■ What is being asked ■
Every record must be retyped exactly as it reads.

---+---

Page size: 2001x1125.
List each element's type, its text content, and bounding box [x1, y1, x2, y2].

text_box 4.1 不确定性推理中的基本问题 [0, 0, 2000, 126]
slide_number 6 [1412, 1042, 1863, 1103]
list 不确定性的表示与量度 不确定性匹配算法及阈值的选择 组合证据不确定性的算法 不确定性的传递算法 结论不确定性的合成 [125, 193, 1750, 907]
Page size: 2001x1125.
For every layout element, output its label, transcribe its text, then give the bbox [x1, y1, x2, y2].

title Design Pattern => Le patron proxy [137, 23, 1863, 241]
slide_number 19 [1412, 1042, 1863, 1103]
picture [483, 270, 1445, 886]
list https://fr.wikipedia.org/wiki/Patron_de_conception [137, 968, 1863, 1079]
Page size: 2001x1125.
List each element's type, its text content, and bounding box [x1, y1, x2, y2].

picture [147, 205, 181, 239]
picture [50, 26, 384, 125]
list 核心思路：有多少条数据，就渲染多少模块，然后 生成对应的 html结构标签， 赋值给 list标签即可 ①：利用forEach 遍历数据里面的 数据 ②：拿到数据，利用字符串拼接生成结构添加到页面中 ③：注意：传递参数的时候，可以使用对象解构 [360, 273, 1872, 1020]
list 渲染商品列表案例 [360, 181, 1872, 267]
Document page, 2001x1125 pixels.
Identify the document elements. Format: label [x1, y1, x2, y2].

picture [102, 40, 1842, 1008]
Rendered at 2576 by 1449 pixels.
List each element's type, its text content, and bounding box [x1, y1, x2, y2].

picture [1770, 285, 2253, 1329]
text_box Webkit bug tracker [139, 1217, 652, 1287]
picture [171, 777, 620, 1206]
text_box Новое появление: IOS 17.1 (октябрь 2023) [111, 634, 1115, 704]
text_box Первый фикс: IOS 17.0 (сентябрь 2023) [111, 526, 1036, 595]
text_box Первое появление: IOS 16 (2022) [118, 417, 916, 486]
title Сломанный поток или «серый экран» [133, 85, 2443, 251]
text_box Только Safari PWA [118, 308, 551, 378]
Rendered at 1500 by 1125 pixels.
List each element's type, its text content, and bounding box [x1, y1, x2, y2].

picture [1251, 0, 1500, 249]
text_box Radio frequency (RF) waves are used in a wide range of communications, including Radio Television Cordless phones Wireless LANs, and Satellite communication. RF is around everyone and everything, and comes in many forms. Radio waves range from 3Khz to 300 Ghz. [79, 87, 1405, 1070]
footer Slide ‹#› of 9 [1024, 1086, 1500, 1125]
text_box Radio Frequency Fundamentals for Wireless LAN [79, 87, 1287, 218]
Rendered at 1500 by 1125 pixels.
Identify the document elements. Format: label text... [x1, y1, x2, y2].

---+---

■ Your solution ■
Page size: 2001x1125.
List each element's type, its text content, and bounding box [x1, y1, x2, y2].

text_box 4.1 不确定性推理中的基本问题 [0, 0, 2000, 126]
slide_number 6 [1412, 1042, 1863, 1103]
list 不确定性的表示与量度 不确定性匹配算法及阈值的选择 组合证据不确定性的算法 不确定性的传递算法 结论不确定性的合成 [125, 193, 1750, 907]
Page size: 2001x1125.
For every layout element, output its label, transcribe its text, then give the bbox [x1, y1, x2, y2].

title Design Pattern => Le patron proxy [137, 23, 1863, 241]
slide_number 19 [1412, 1042, 1863, 1103]
picture [483, 270, 1445, 886]
list https://fr.wikipedia.org/wiki/Patron_de_conception [137, 968, 1863, 1079]
Page size: 2001x1125.
List each element's type, its text content, and bounding box [x1, y1, x2, y2].

picture [147, 205, 181, 239]
picture [50, 26, 384, 125]
list 核心思路：有多少条数据，就渲染多少模块，然后 生成对应的 html结构标签， 赋值给 list标签即可 ①：利用forEach 遍历数据里面的 数据 ②：拿到数据，利用字符串拼接生成结构添加到页面中 ③：注意：传递参数的时候，可以使用对象解构 [360, 273, 1872, 1020]
list 渲染商品列表案例 [360, 181, 1872, 267]
Document page, 2001x1125 pixels.
Identify the document elements. Format: label [x1, y1, x2, y2].

picture [102, 40, 1842, 1008]
Rendered at 2576 by 1449 pixels.
List each element's type, its text content, and bounding box [x1, y1, x2, y2].

picture [1770, 285, 2253, 1329]
text_box Webkit bug tracker [139, 1217, 652, 1287]
picture [171, 777, 620, 1206]
text_box Новое появление: IOS 17.1 (октябрь 2023) [111, 634, 1115, 704]
text_box Первый фикс: IOS 17.0 (сентябрь 2023) [111, 526, 1036, 595]
text_box Первое появление: IOS 16 (2022) [118, 417, 916, 486]
title Сломанный поток или «серый экран» [133, 85, 2443, 251]
text_box Только Safari PWA [118, 308, 551, 378]
Rendered at 1500 by 1125 pixels.
List each element's type, its text content, and bounding box [x1, y1, x2, y2].

picture [1251, 0, 1500, 249]
text_box Radio frequency (RF) waves are used in a wide range of communications, including Radio Television Cordless phones Wireless LANs, and Satellite communication. RF is around everyone and everything, and comes in many forms. Radio waves range from 3Khz to 300 Ghz. [79, 87, 1405, 1070]
footer Slide ‹#› of 9 [1024, 1086, 1500, 1125]
text_box Radio Frequency Fundamentals for Wireless LAN [79, 87, 1287, 218]
Rendered at 1500 by 1125 pixels.
Identify the document elements. Format: label text... [x1, y1, x2, y2].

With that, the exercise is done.